Grass selection in the UK and Northern Europe should be a very simple process. Unlike other parts of the world where there may be issues with climatic extremes, salt tolerance, transition zones for grasses, etc, little of this is relevant to our work in Northern Europe. In essence we live in a temperate maritime climate and as such summers are generally cool and wet and winters mild and wet. Clearly the further from the Atlantic shoreline one moves, the more continental the climatic influence becomes. This can have an impact on grass selection.“
Optimising light and limiting shade is one of the key fundamentals for the promotion of the better grasses
The good performance of UK and Northern European golf courses revolves around four fundamental basics. All of them must be present if the grasses selected to deliver excellence are to persist and prosper and lead to sustainable outcomes:
• Drainage – this is absolutely fundamental to maintaining the best grasses. They will not grow in persistently wet soils. If it is flawed correct it as a matter of priority.
• Light – all grasses need light and the more of it they get in the morning (this raises soil temperature, lifts frost and moisture) the better the sward will perform. Compromising the availability of light will compromise the performance of the better and favoured grass types.
• Air – air is fundamental for plant health and cooling processes within the plant and without a steady supply of it sward composition and performance will be compromised.
• Appropriate maintenance – items such as feeding, aeration, mechanical refinement are all important and can influence sward health and composition. However it is no use trying to use maintenance to overcome major flaws in the previous categories. This won’t work and will always result in sub-optimal grass mixes and performance.
Once the environment and styles of management have been agreed grass selection can begin. The choices are fairly simple and the key is not to over complicate the process. Defying nature never works even at great cost.
For most golfing surfaces in Northern Europe the fescues (Festuca species) are likely to have a major role and will usually be the first grass of choice for playing surfaces.
Collectively they are wonderful grasses and offer excellent year round performance provided the fundamentals are correct. They will be the first grasses to disappear if they are not. Generally I favour the slender creeping (Festuca rubra ssp. litoralis) and Chewings (Festuca rubra ssp. commutata) varieties although low maintenance and drought tolerant hards are becoming more popular particularly to fairways and roughs. Always refer to the available cultivar lists and choose the best. Increasingly there are real differences between the best and more mediocre cultivars in categories such as mowing height, tolerance to drought, colour, disease resistance etc.
Bents (Agrostis species) co-exist very well with fescues and will often be selected as bedfellows. There is plenty of research to suggest bent fescue blends perfom better than monocultures of either bent or fescue and this should always be borne in mind when choices are being made. Browntops (Agrostis tenuis) tend to be the favoured type particularly when the bents are blended, and again cultivar selection remains vital. Stoloniferous bents (Agrostis stolonifera) are sometimes selected alone to create monocultures. These work better in climates where summers are warm and sunny and or winters are cold. They are vulnerable to meadow-grass ingress and the ageing process can be ugly and expensive to manage effectively. In summary my view would be to avoid this type of bent in Northern Europe even though it can produce very high quality results in the short term.
It is not long ago that rye grasses (Lolium perenne) were considered suitable only for winter games pitches or for feeding cattle! Breeding programmes have moved them on but rye’s are only suitable for golf in certain circumstances. It remains a productive species that needs to grow quickly and therefore creates a mowing burden. The leaf blade remains difficult to cut and it is a grass that is very difficult to present to the same level as bents and fescues. However on the positive side it has a big seed which germinates quickly and it has good wear tolerance on small and heavily used areas. Like bents, rye’s can be used as a blend (usually with fescues) to provide solutions on tees and fairways, particularly where playing levels are high. I would only choose this grass type with full knowledge of a particular site and its budgets and resource levels.
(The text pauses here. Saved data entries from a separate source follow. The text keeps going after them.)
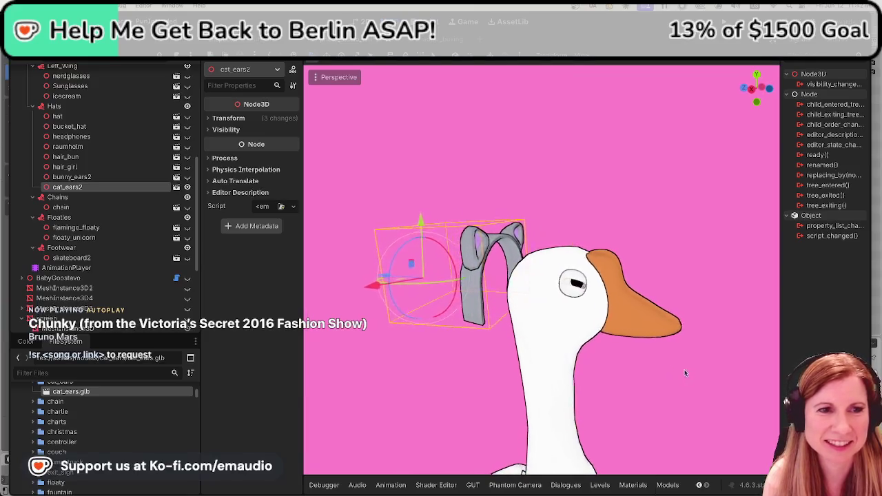
drag(399, 283, 471, 295)
key(ctrl+z)
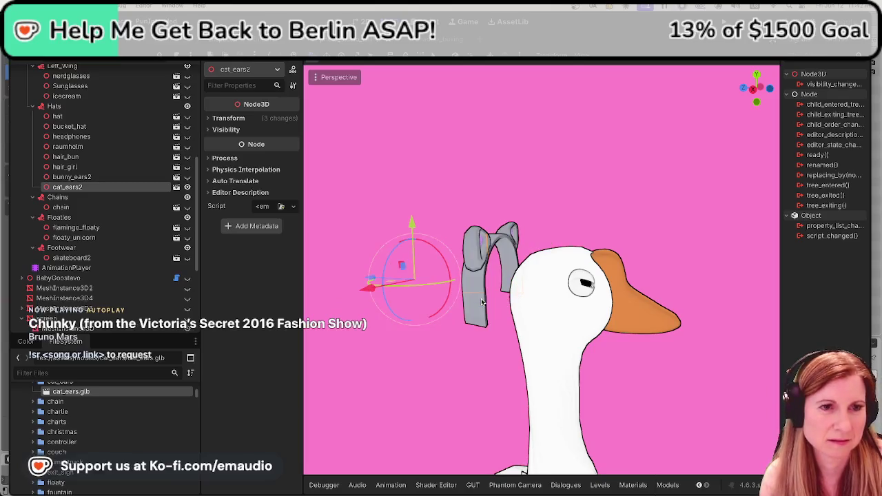
scroll(578, 353, left, 15)
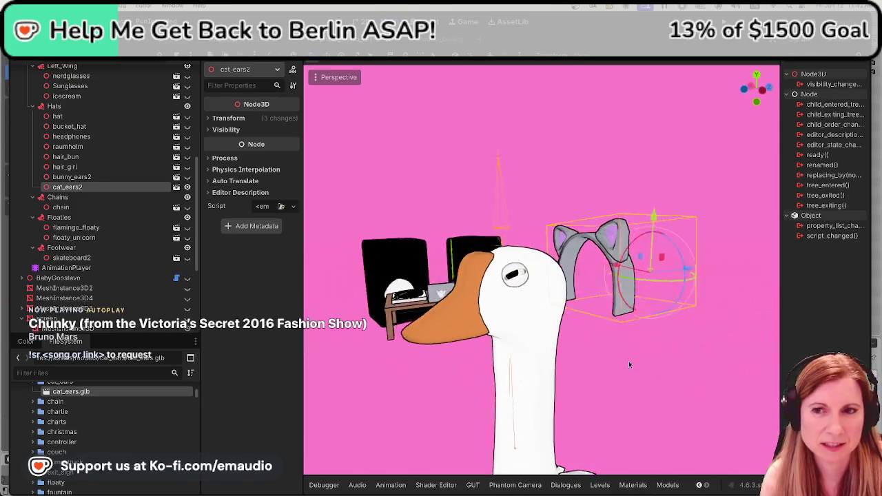
scroll(603, 367, down, 2)
mouse_move(641, 332)
mouse_down()
mouse_move(730, 297)
mouse_move(658, 290)
mouse_move(665, 294)
mouse_move(561, 328)
mouse_move(599, 326)
mouse_up()
mouse_move(522, 289)
mouse_down()
mouse_move(537, 192)
mouse_move(534, 215)
mouse_up()
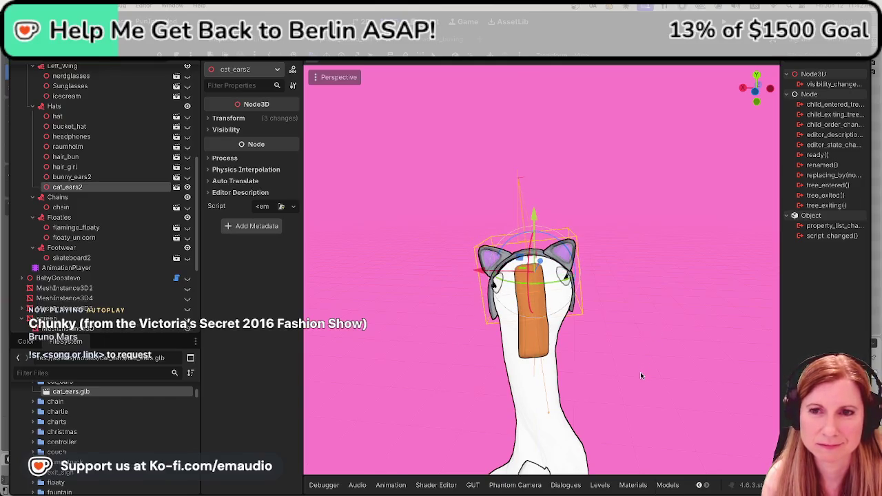
Check the headband from side views and tilt cat_ears2 slightly to fit the head
click(630, 336)
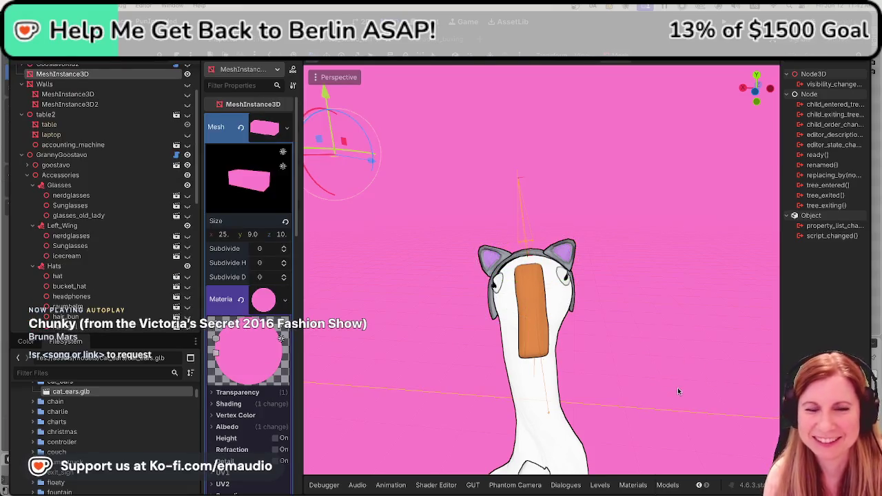
mouse_move(713, 373)
mouse_down()
mouse_move(505, 377)
mouse_move(372, 359)
mouse_move(604, 330)
mouse_move(696, 353)
mouse_move(617, 353)
mouse_move(729, 348)
mouse_move(573, 312)
mouse_up()
click(559, 307)
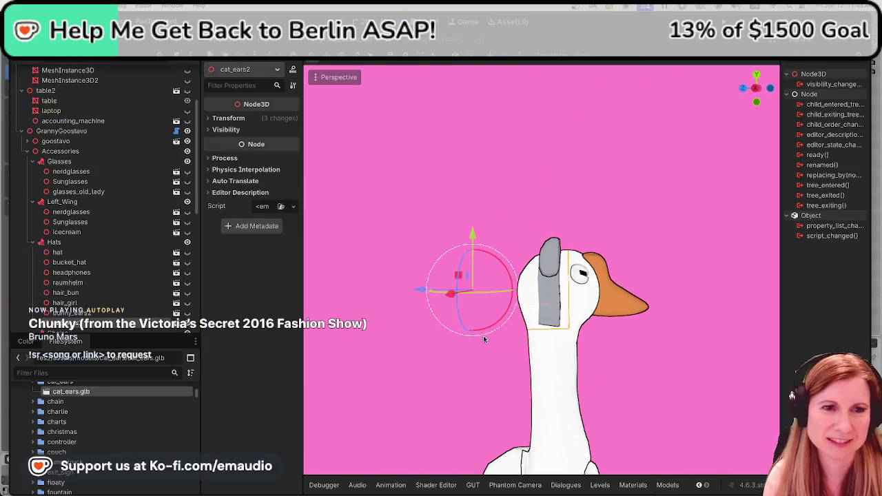
drag(483, 336, 498, 339)
scroll(560, 345, up, 5)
No opinion on grass selection is complete without a word on annual meadow-grass (Poa annua). This grass continues to polarise opinion within the greenkeeping world but in respect of this article it cannot and should not ever be regarded as a positive grass selection choice. It is an opportunist that will contribute to sward mixes as they age and mature, and the extent to which it influences longer term performance depends upon the basic fundamentals referred to earlier. For example, it is king or will become king in a poorly drained environment, in an airless environment, where light is compromised or where maintenance is inappropriate.
The views expressed in this article are those of the author and not, necessarily, those of The R&A.